[Feature Request] Optimize common case: SELECT COUNT(*) FROM Table
Feature request
Running the query "SELECT COUNT(*) FROM Table" should read only Delta logs
Overview
Running the query "SELECT COUNT(*) FROM Table" takes a lot of time for big tables, Spark scan all the parquet files just to return the number of rows, that information is available from Delta Logs.
The same for "SELECT COUNT(*) FROM Table Group BY PartitionColumn"
Motivation
Huge performance overhead.
Willingness to contribute
The Delta Lake Community encourages new feature contributions. Would you or another member of your organization be willing to contribute an implementation of this feature?
- [ ] Yes. I can contribute this feature independently.
- [X] Yes. I would be willing to contribute this feature with guidance from the Delta Lake community.
- [ ] No. I cannot contribute this feature at this time.
@zsxwing, you assigned @vkorukanti, it means you plan to implement it?

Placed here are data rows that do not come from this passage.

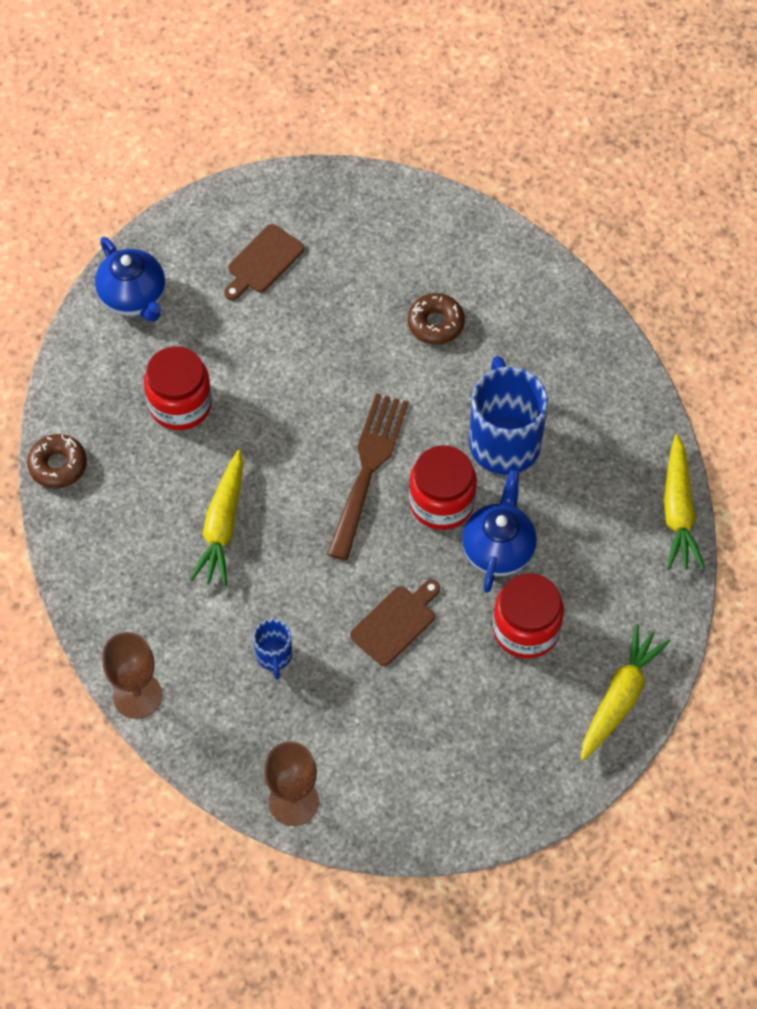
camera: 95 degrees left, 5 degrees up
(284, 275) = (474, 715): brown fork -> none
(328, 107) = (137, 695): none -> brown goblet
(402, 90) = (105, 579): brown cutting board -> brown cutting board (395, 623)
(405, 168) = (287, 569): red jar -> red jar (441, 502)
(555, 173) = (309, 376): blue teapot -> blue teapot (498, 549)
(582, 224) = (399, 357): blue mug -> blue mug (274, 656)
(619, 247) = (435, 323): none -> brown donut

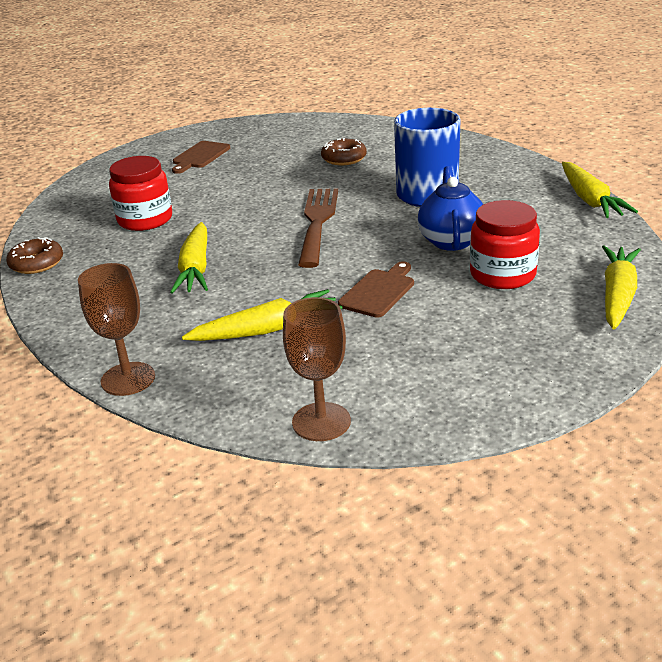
camera: 10 degrees left, 30 degrees down
(134, 298) = (99, 183): blue teapot -> none
(274, 656) = (267, 330): blue mug -> yellow carrot
(441, 502) = (389, 227): red jar -> none

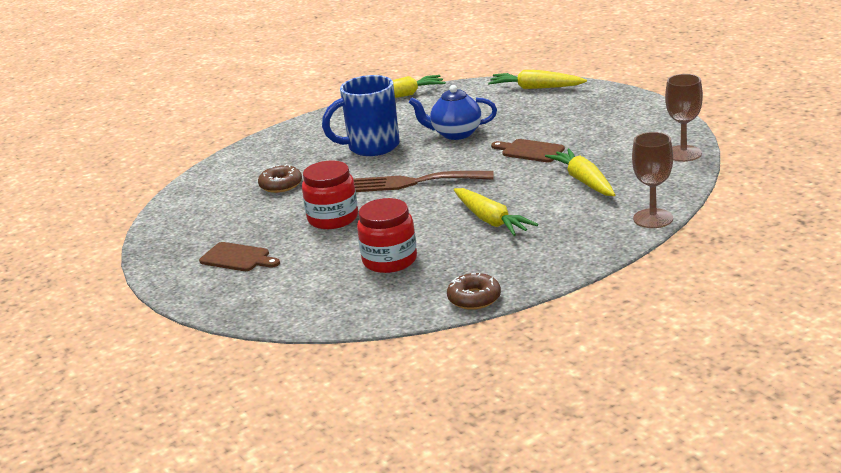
camera: 90 degrees left, 5 degrees down
(195, 268) = (491, 220): yellow carrot -> yellow carrot turned 60 degrees clockwise
(502, 275) = (508, 117): red jar -> red jar (333, 218)

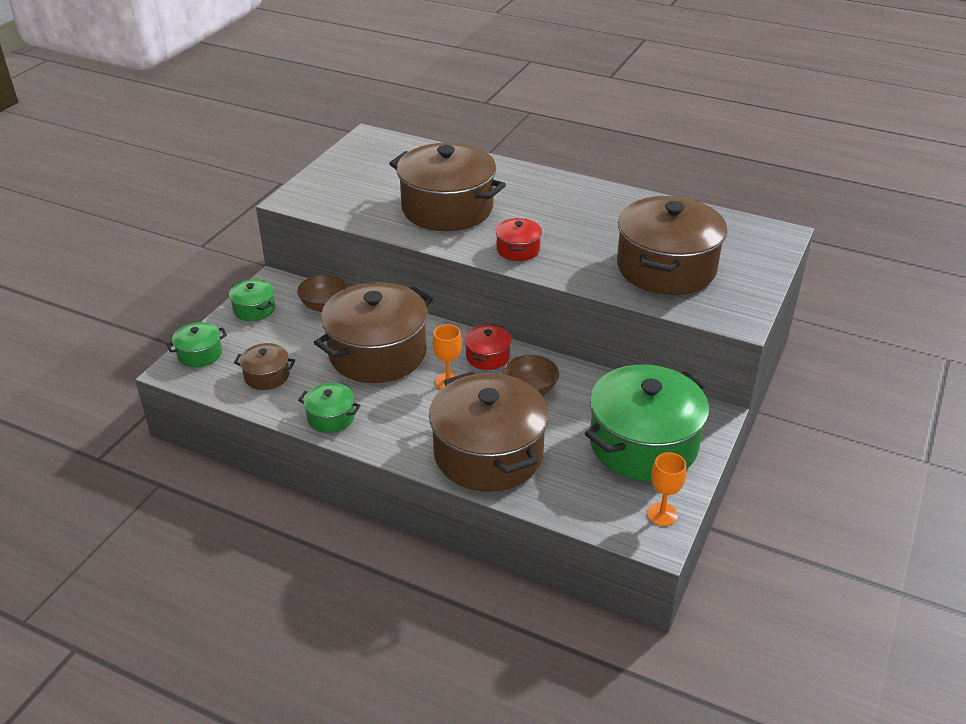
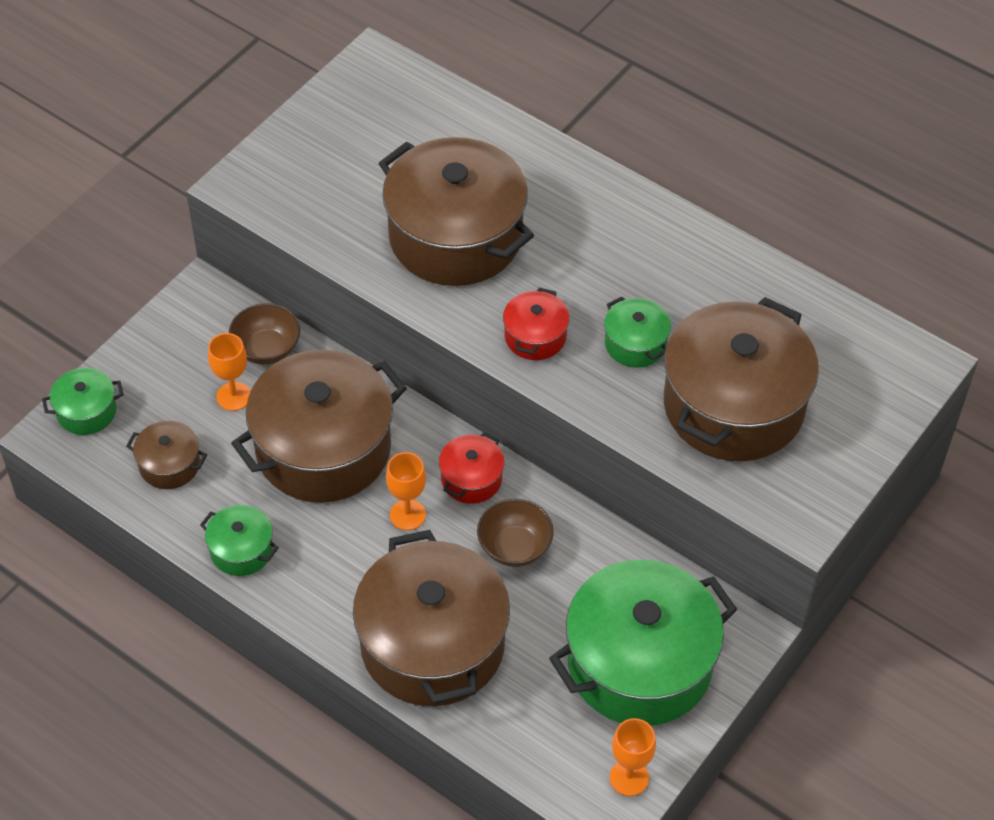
camera: 10 degrees right, 15 degrees up
(254, 309) = (169, 340): green pot -> green pot (635, 344)
(306, 333) = (233, 396): none -> orange goblet

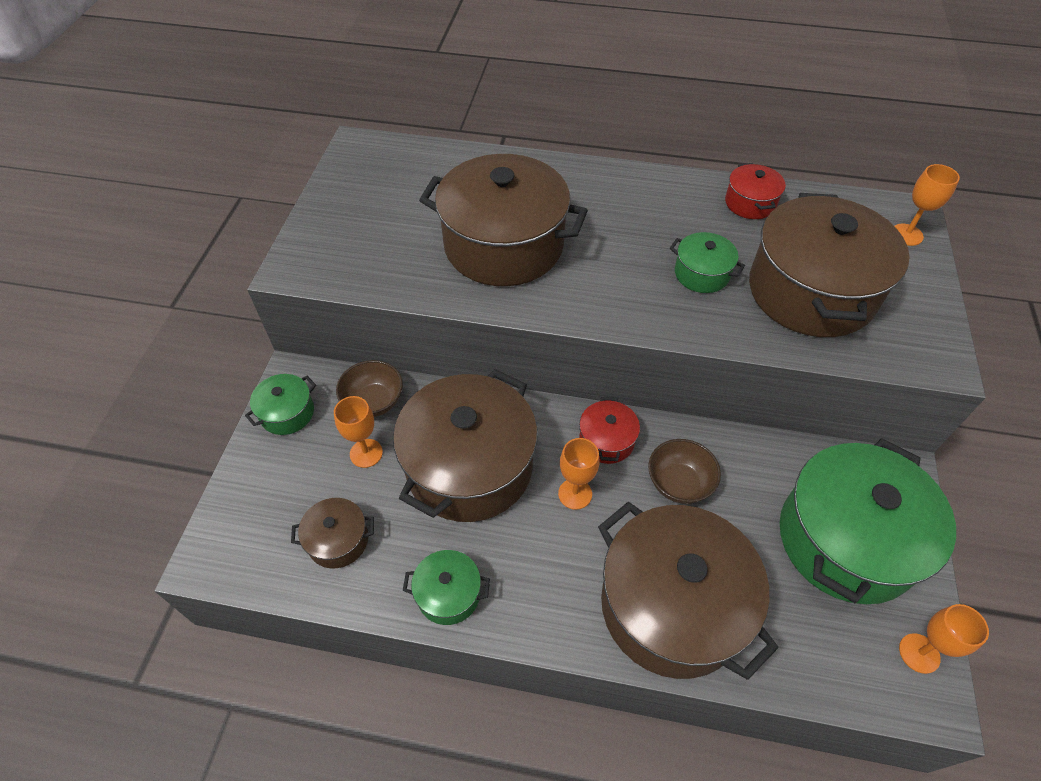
camera: 25 degrees left, 0 degrees up
(86, 411) = (234, 523): green pot -> green pot (287, 413)
(535, 336) = (621, 297): red pot -> red pot (750, 203)
(894, 387) = (906, 235): none -> orange goblet

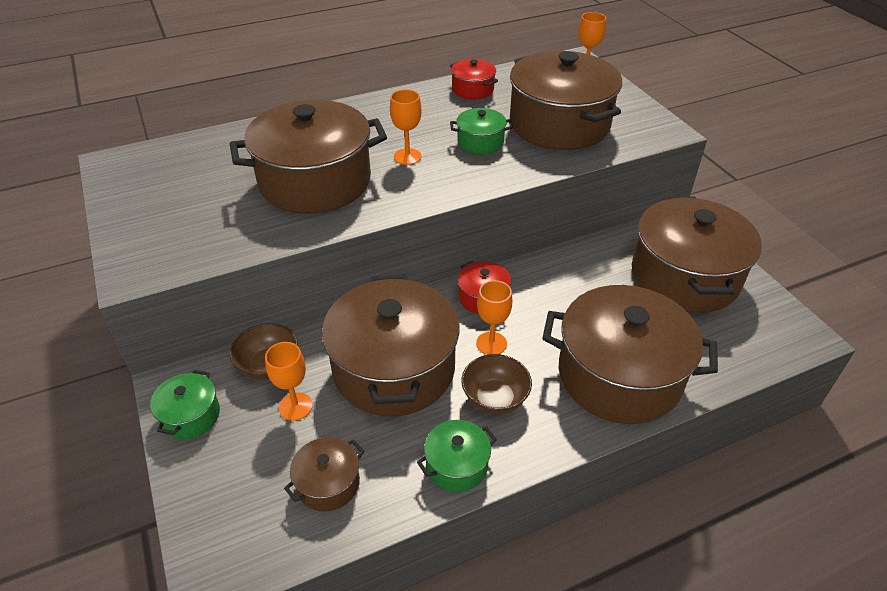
camera: 35 degrees left, 10 degrees down
(679, 483) = (556, 298): brown bowl -> brown bowl (495, 398)
(846, 540) = (685, 276): green pot -> brown pot
(919, 653) = (777, 316): orange goblet -> orange goblet (407, 156)

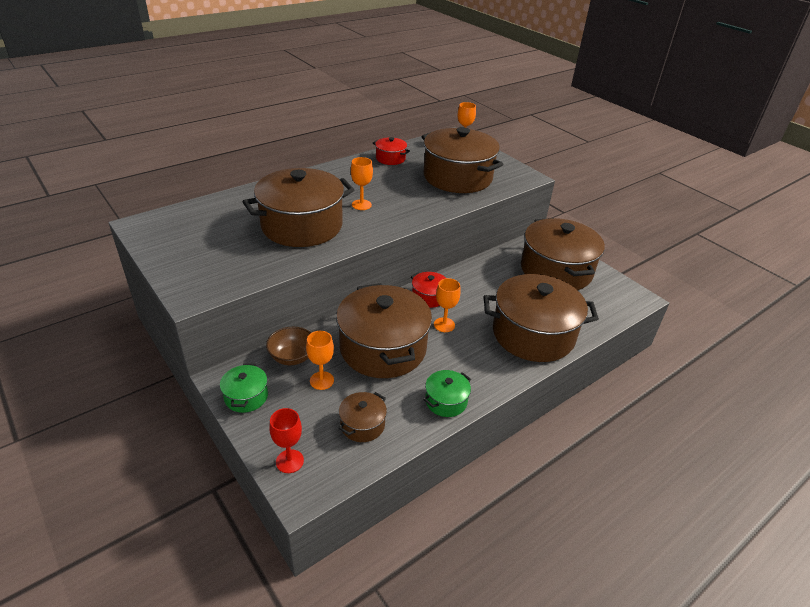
camera: 15 degrees left, 5 degrees down
(213, 523) = (289, 461): none -> red goblet
(480, 142) = (408, 192): green pot -> none
(495, 398) = (457, 358): brown bowl -> none

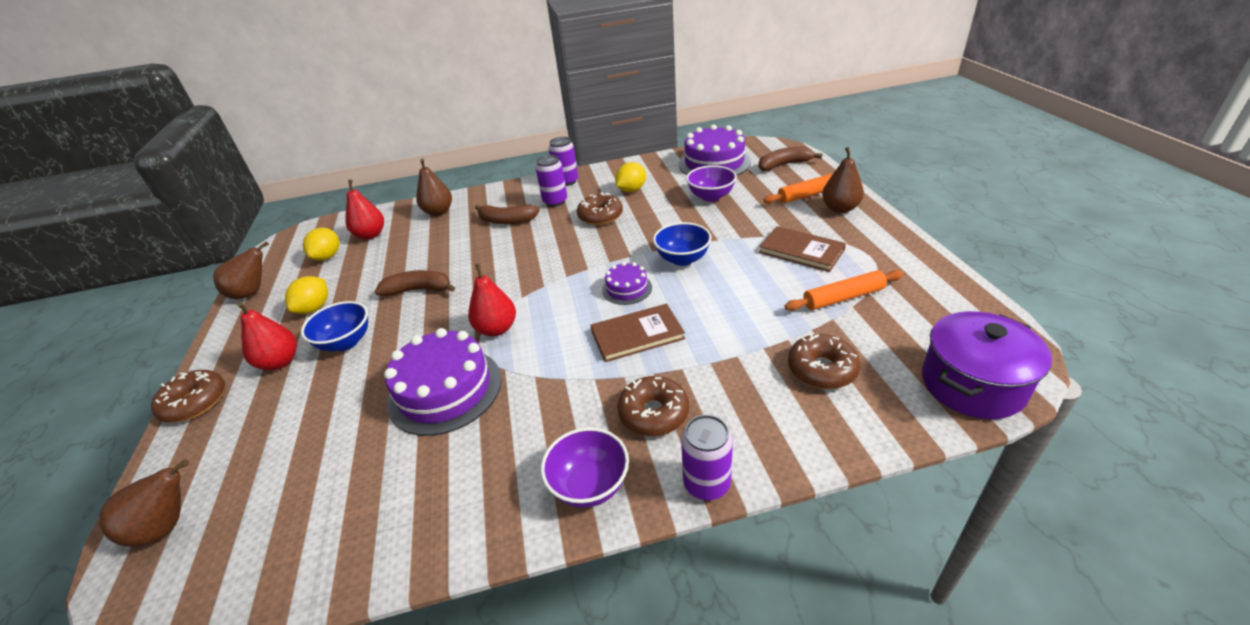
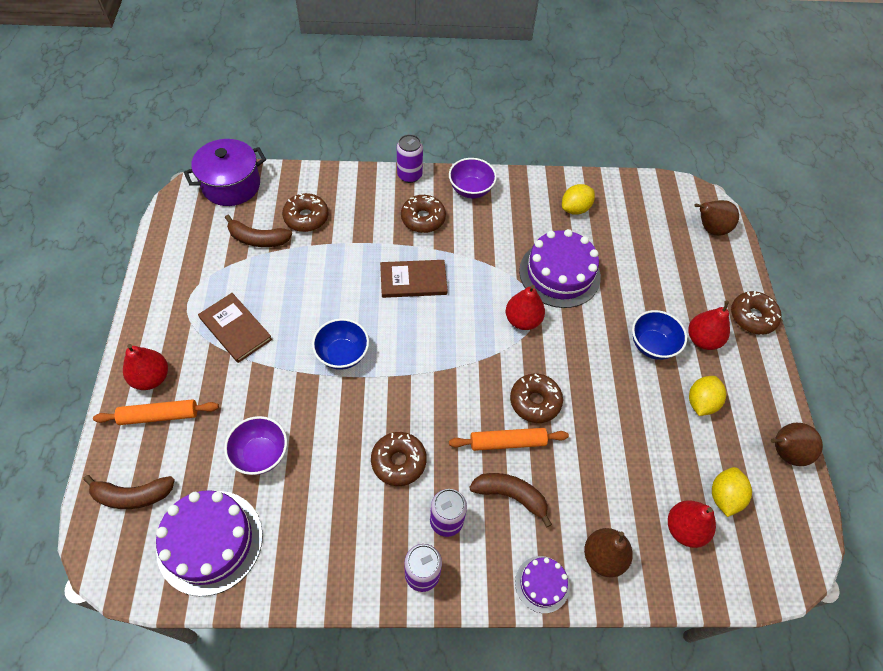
camera: 175 degrees left, 20 degrees up
(418, 290) = (600, 395): brown banana -> brown banana (258, 239)
(485, 272) = (535, 401): none -> brown donut
(627, 289) = (405, 332): purple cake -> purple cake (542, 584)
(631, 190) = (344, 510): yellow lemon -> yellow lemon (575, 209)
(840, 208) = (151, 378): brown pear -> red pear
(843, 297) = (245, 268): orange rolling pin -> orange rolling pin (507, 442)

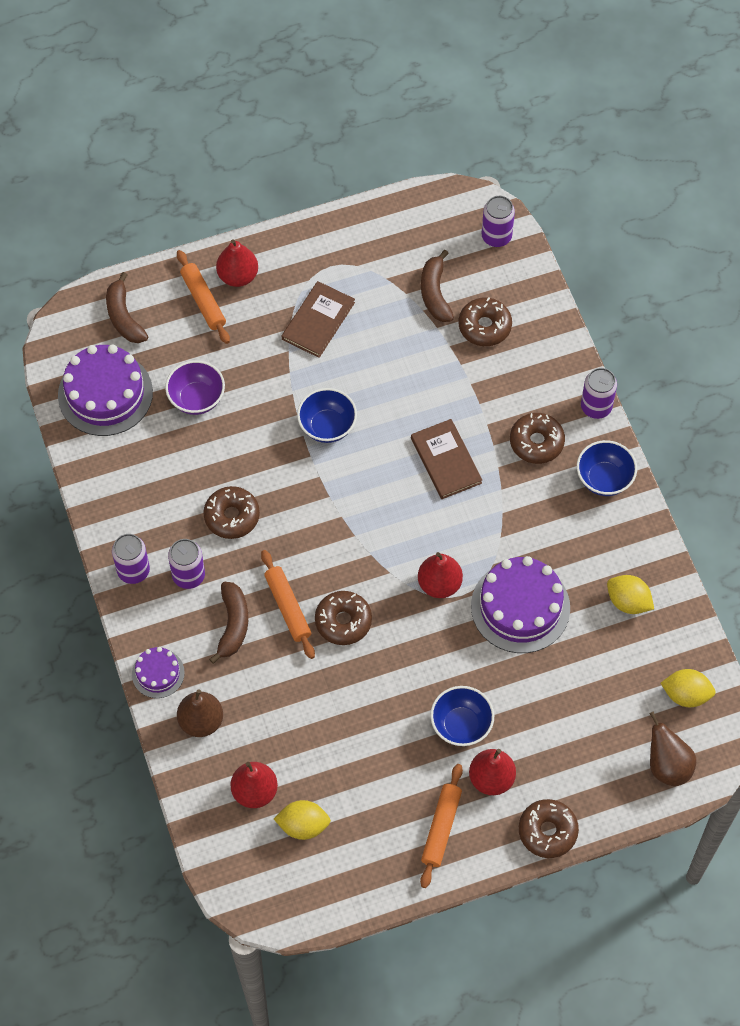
camera: 75 degrees right, 5 degrees up
(231, 185) = (496, 236): purple pot -> purple can
(471, 190) = (604, 479): purple bowl -> blue bowl
(701, 402) = (406, 788): yellow lemon -> yellow lemon (686, 694)
(740, 388) = (441, 828): none -> orange rolling pin
(784, 452) = (377, 882): brown pear -> none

@felipepessoto No, I am not planning to implement. @zsxwing assigned it to me to look at it and provide any guidance. We are currently busy with the next release of Delta, will get back to you after the release? I will assign this issue back to you, given you are interested in implementing it.
@vkorukanti do you have any example of code where the query plan is replaced by a optimized version? I think it would be a good start point.
I can confirm that this bug exists and it is impacting me as well. The strange thing is: we have a large bronze table and an even larger silver table, and counting the data by partition is very fast in silver (it reads the metadata), but extremely slow in bronze (it scans all the files). Not sure what is happening here, but if some of the maintainers could provide some guidance on how to implement it I would be willing to help out as well.
Hi @vkorukanti, I'm doing some experiments and I have two different approaches (it is very high level only, I not sure if they are feasible), I'd like to hear your opinion on it.
First:
- Change the DeltaCatalog.loadTable https://github.com/delta-io/delta/blob/ab0946e739e6e4dece26e2a675ad452c8d33f8be/core/src/main/scala/org/apache/spark/sql/delta/catalog/DeltaCatalog.scala#L176 to fill catalog stats.
- Later use the statistics to rewrite the query plan, replacing the parquet file scan to a no-op, and return the count.
Second:
- In DataSkippingReader, change filesForScan to skip files if the query is a SELECT COUNT and use stats only.
- The pros of doing this by file is I can also use it when the COUNT is by PartitionKey. But I'm not sure how to get the query plan here.
I started working on option #1. Have a PoC working
@felipepessoto - awesome! Can you post a PR?
@scottsand-db, PR is published: https://github.com/delta-io/delta/pull/1377
Thanks for working on this @felipepessoto. Is there any chance of subsequently expanding this to work when there are filters on partition columns.
@Tom-Newton yes, I plan to continue improving it. I'd like to first finish this first step to have the foundation, and then expand the scenarios.